Quinton Teal

No. 28, 26, 36
- Position: Safety

Personal information
- Born: March 8, 1984 (age 42) Bennettsville, South Carolina, U.S.
- Listed height: 6 ft 1 in (1.85 m)
- Listed weight: 198 lb (90 kg)

Career information
- College: Coastal Carolina
- NFL draft: 2007: undrafted

Career history
- Carolina Panthers (2007–2009); Seattle Seahawks (2010)*; San Diego Chargers (2010);
- * Offseason or practice squad member only

Career NFL statistics
- Total tackles: 57
- Fumble recoveries: 1
- Stats at Pro Football Reference

= Quinton Teal =

American football player (born 1984)

Quinton Teal (born March 8, 1984) is an American former professional football player who was a safety in the National Football League (NFL), primarily for the Carolina Panthers. He played college football for the Coastal Carolina Chanticleers.

== Early life and education ==
He was born in Bennettsville, South Carolina where he attended Marlboro County High School. He played college football at Coastal Carolina University. A three-time first team All-Big South winner, he holds the Big South Conference record with 17 career interceptions.

At Coastal Carolina, Teal played with future NFL players QB Tyler Thigpen, Miami Dolphins, WR Jerome Simpson, Cincinnati Bengals, FB Mike Tolbert, Carolina Panthers.

== Professional career ==
In the 2007 season he ranked third on the Panthers with 13 special teams tackles. He made his first NFL start against the Dallas Cowboys on December 22 and responded with a career-high seven tackles. He was the only undrafted rookie free agent to make Carolina's 53-man roster. Had 45 tackles in his 3-year career with the Panthers (2007–2009).

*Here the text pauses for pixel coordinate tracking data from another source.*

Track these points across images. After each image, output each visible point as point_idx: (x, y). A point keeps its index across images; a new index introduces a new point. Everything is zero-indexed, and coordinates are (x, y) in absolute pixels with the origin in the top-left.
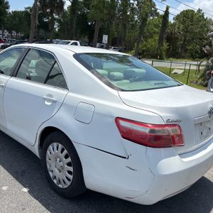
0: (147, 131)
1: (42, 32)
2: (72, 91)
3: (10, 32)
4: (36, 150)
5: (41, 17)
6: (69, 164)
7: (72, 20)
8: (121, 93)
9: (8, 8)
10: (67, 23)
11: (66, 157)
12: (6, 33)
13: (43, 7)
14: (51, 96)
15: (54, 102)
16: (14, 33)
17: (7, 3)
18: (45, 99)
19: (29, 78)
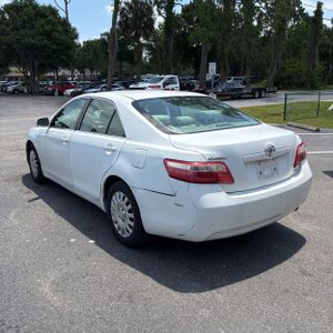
0: (188, 167)
1: (126, 66)
2: (130, 139)
3: (83, 72)
4: (101, 205)
5: (122, 44)
6: (130, 211)
7: (166, 44)
8: (171, 136)
9: (76, 37)
10: (160, 50)
11: (127, 204)
12: (77, 73)
13: (124, 30)
14: (110, 145)
15: (114, 151)
16: (88, 72)
17: (75, 29)
18: (106, 149)
19: (94, 131)
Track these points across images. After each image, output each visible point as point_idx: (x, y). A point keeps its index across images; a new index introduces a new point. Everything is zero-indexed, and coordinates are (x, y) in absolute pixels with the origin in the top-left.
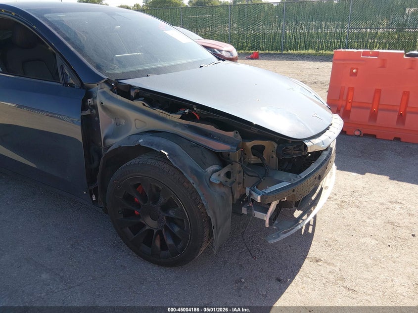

On April 29, 2010, Teal signed with the Seattle Seahawks but was later cut from the team.

On August 10, 2010, Teal signed a two-year contract with the San Diego Chargers but was released during final cuts on September 4, 2010. He was then re-signed by the team on September 28, 2010.

== Personal life ==
Quinton currently owns and operates Teal Fitness with his spouse in the Charlotte, NC area.

Quinton Teal and Mike Tolbert are the first Coastal Carolina teammates to be on the same NFL roster.